#CBR11 Review #33: Everything I Never Told You by Celeste Ng
CBR11 Bingo Square: Birthday
Originally I wanted to read Celeste Ng’s Little Fires
Everywhere for the birthday bingo square, but since our library had this book
available first, I figured it was worth a read. And it certainly hit on a few
soft spots in my heart along the way. Emotions? Yeah, I have those in spades,
and this book absolutely brought some of them out.

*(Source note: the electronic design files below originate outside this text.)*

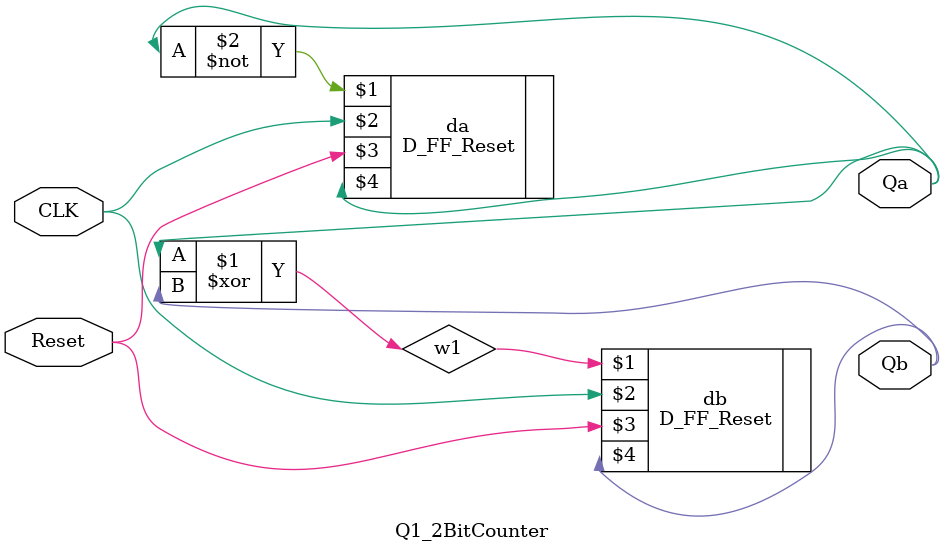
<source format=v>
`timescale 1ns / 1ps
module Q1_2BitCounter(
    input CLK,
    input Reset,
    output Qa,
    output Qb
    );
	wire w1;
	assign w1 = Qa^Qb;
	
	D_FF_Reset da(~Qa, CLK, Reset, Qa);
	D_FF_Reset db(w1, CLK, Reset, Qb);

endmodule

</source>
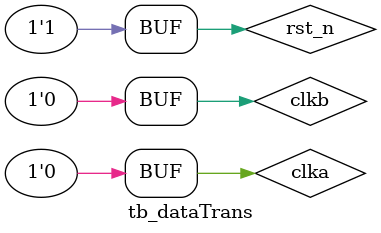
<source format=v>
module tb_dataTrans;

reg clka, clkb;
reg rst_n;

localparam CLK_Ta = 10;
localparam CLK_Tb = 20;

wire connect_req, connect_ack;
wire [3:0] connect_data;
data_sender sender1(
    .clka(clka),
    .rst_n(rst_n),

    .data_ack(connect_ack),
    .data_req(connect_req),
    .data(connect_data)
);

data_receiver receiver1(
    .clkb(clkb),
    .rst_n(rst_n),

    .data_req(connect_req),
    .data_ack(connect_ack),
    .data(connect_data)
);

initial begin
    rst_n = 'b0;
    # 1;
    rst_n = 'b1;

    repeat(24) begin
       

    end

    //$stop;
end

always begin  
    clka = 1;  
    #(CLK_Ta/2) ;
    clka = 0;  
    #(CLK_Ta/2) ;
end
always begin  
    clkb = 1;  
    #(CLK_Tb/2) ;
    clkb = 0;  
    #(CLK_Tb/2) ;
end

endmodule //tb_dataTrans

//  vlog .\tb_dataTrans.v ..\..\VerilogRTL\024TranShandshake\data_receiver.v ..\..\VerilogRTL\024TranShandshake\data_sender.v

</source>
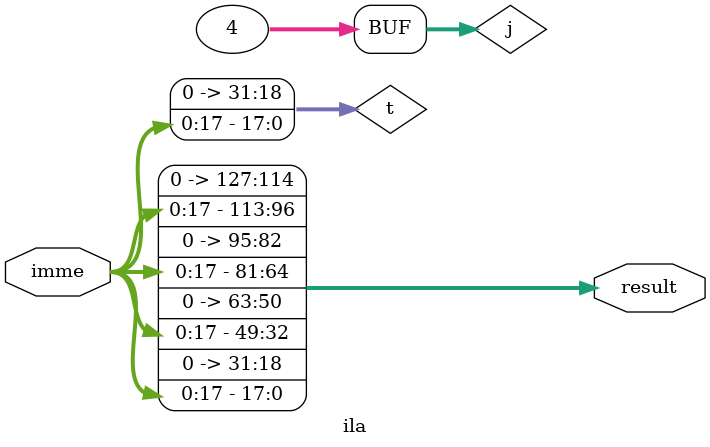
<source format=v>
module ila(
  input [0:17] imme,

  output [0:127] result
);
integer j;
reg [0:31] t;
always @(*) begin
  t = {14'b0, imme};
  for(j = 0 ; j < 4 ; j = j + 1) begin
    result[j*32 +:32] = t;
  end
end
endmodule
</source>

Everything I Never Told You centers on a mixed-race
Chinese American family named the Lee’s in the 1970’s, whose middle daughter
Lydia is found having drowned in lake near the Lee’s house. The novel then
flits back and forth, through the history of the family and how they relate to
one another both before and after this tragic incident. Lydia’s mother is
convinced someone else knows something or had a hand in her death, while the
police find nothing but evidence that Lydia was a loner and believe she killed
herself. Through investigating the family’s histories and the secrets they keep
between one another, the tenuous relationships and moments that have defined
their lives, they grieve and try to find answers that may not ever come. There
were some bare bones similarities to another novel I read earlier this year, Jasper
Jones, which I did like, but I think I liked this book more at the end of
the day.
This story, at it’s heart, is a lonely one (and I do love me
a lonely book or two). It deals greatly with racism, othering, trying to find a
place when everyone thinks you are different, and even the loneliness that
comes with fitting in if you are doing so in a false manner. It hits on
familiar themes of expectations, and of trying to get people to notice you are
not okay without directly saying it: why does no one notice? Sometimes people
have ways of communicating that don’t require words, but is anyone listening? Or
are we so wrapped up in ourselves and our own problems, or perhaps misconstruing
a put-on happy face from others as a real one? And further than all that, this reasonably
trim book also hits on dreams and goals, the pressure we put on ourselves in
life, that which others place upon us, and even a certain pressure to not end
up a certain way.
There were a lot of moments in Everything I Never Told
You which really hit me because the emotions are extremely real and
relatable to me. Is this a novel where a lot happens? Well, not really,
so people who look for things that are more plot-based may be disappointed. And
truth be told there were sections in this that didn’t catch me as much as
others, and in fact felt like they dragged a bit. But the last quarter or so
really struck me hard, and being someone who likes reading things that are more
introspective, this was up my alley.